- [TEXT SECTION]
==============================

While the prestigious Molson Prize may not ring any immediate bells, a quick glance through the list of previous winners reveals a who’s-who of Canadian culture: Margaret Atwood, Glenn Gould, Richard Wagamese, Alice Munro, Robertson Davies, Bill Reid, Mary Pratt, Jack Shadbolt, MG Vassanji, Margaret Laurence, Denys Arcand, Arthur Erickson . . . with over 100 luminaries representing Canada’s intellectual and cultural heritage, it’s like the ultimate CBC guest list.

One category missing from this list of prestigious artists, writers, composers, architects, choreographers and academics, however, is theatrical designers.

But that has now changed forever, as theatre professor and legendary production designer Mary Kerr becomes the first designer to be named a Molson Prize Laureate in the prize’s 56-year history.

Mary Kerr in her office at UVic’s Department of Theatre, surrounded by her various designs, 2016 (UVic Photo Services)

A gifted artist and inspiring mentor

From the iconic likes of Expo 67, Expo 86 and the 1994 Commonwealth Games to nearly every professional stage in the country, Mary Kerr’s visionary theatrical designs have transformed Canadian culture over the past five decades.

“We are so fortunate to have Mary’s talents here at the University of Victoria,” says Vice-President Academic and Provost Valerie Kuehne. “Not only is she an exceptionally gifted artist, she’s also an inspired teacher and mentor. Her work elevates UVic’s position as a national leader in fine arts and brings positive attention to the cultural strengths of Canadian art and production design on the global stage.”

The Molson Prize, which honours contributions to Canada’s cultural and intellectual heritage, is only the latest honour for the theatre professor. Kerr is also a member of the Royal Canadian Academy of Arts, the Royal Society of Canada and has represented Canada at numerous international theatrical design competitions over the past 30 years.

“This award is an important way for other designers to gain heart: they can see their work is being received equal to painting or sculpture,” says Kerr. “To me, good theatre is a vision quest: it can change your life.”

Two prizes of $50,000 are awarded each year, one in the arts and the other in the social sciences or humanities. This is the third Molson Prize for UVic and its first in the Faculty of Fine Arts. John Borrows (Law) received a Molson Prize last year and Angus McLaren (History) received the university’s first in 2008. Funded from a $1-million endowment by the Molson Family Foundation, the Molson Prizes are administered by the Canada Council for the Arts in conjunction with the Social Sciences and Humanities Research Council.

People worldwide witnessed the pagentry of Mary Kerr’s designs during the televised closing of the 1994 Commonwealth Games in Victoria (Image provided courtesy of Mary Kerr)

==============================

- [Collected data entries]
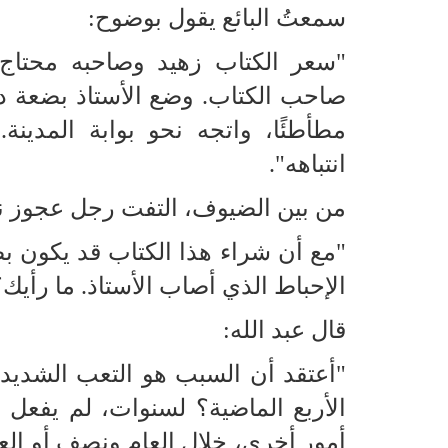
سمعتُ البائع يقول بوضوح:
"سعر الكتاب زهيد وصاحبه محتاج. ث
صاحب الكتاب. وضع الأستاذ بضعة د
مطأطئًا، واتجه نحو بوابة المدين
انتباهه".
من بين الضيوف، التفت رجل عجوز نحي
"مع أن شراء هذا الكتاب قد يكون بصي
الإحباط الذي أصاب الأستاذ. ما رأيك
قال عبد الله:
"أعتقد أن السبب هو التعب الشديد ال
الأربع الماضية؟ لسنوات، لم يفعل 
أمور أخرى، خلال العام ونصف أو العامي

==============================

- [SET OF TASKS]
a) Update the Molson Prize text from "While the prestigious" to "is theatrical designers.", putting "notable figures" in place of "luminaries".
b) Using the Molson Prize text, state whether each statement agrees with it, answering yes or no and quoting the deciding words.
(i) Mary Kerr is the first designer named a Molson Prize Laureate.
(ii) Three prizes of $50,000 are awarded each year.
(iii) The Molson Family Foundation administers the Molson Prizes.
c) Answer these questions from the Molson Prize text.
(i) Who received the University of Victoria's first Molson Prize, and in what year?
(ii) Which two bodies is Kerr a member of?
(iii) What does Kerr say good theatre is?
The records are separate material from the text.

- [TASK RESPONSES]
a)
While the prestigious Molson Prize may not ring any immediate bells, a quick glance through the list of previous winners reveals a who’s-who of Canadian culture: Margaret Atwood, Glenn Gould, Richard Wagamese, Alice Munro, Robertson Davies, Bill Reid, Mary Pratt, Jack Shadbolt, MG Vassanji, Margaret Laurence, Denys Arcand, Arthur Erickson . . . with over 100 notable figures representing Canada’s intellectual and cultural heritage, it’s like the ultimate CBC guest list.

One category missing from this list of prestigious artists, writers, composers, architects, choreographers and academics, however, is theatrical designers.

b)
(i) Yes: "the first designer to be named a Molson Prize Laureate in the prize’s 56-year history"
(ii) No: "Two prizes of $50,000 are awarded each year"
(iii) No: "the Molson Prizes are administered by the Canada Council for the Arts in conjunction with the Social Sciences and Humanities Research Council"

c)
(i) Angus McLaren (History), in 2008.
(ii) The Royal Canadian Academy of Arts and the Royal Society of Canada.
(iii) A vision quest that can change your life.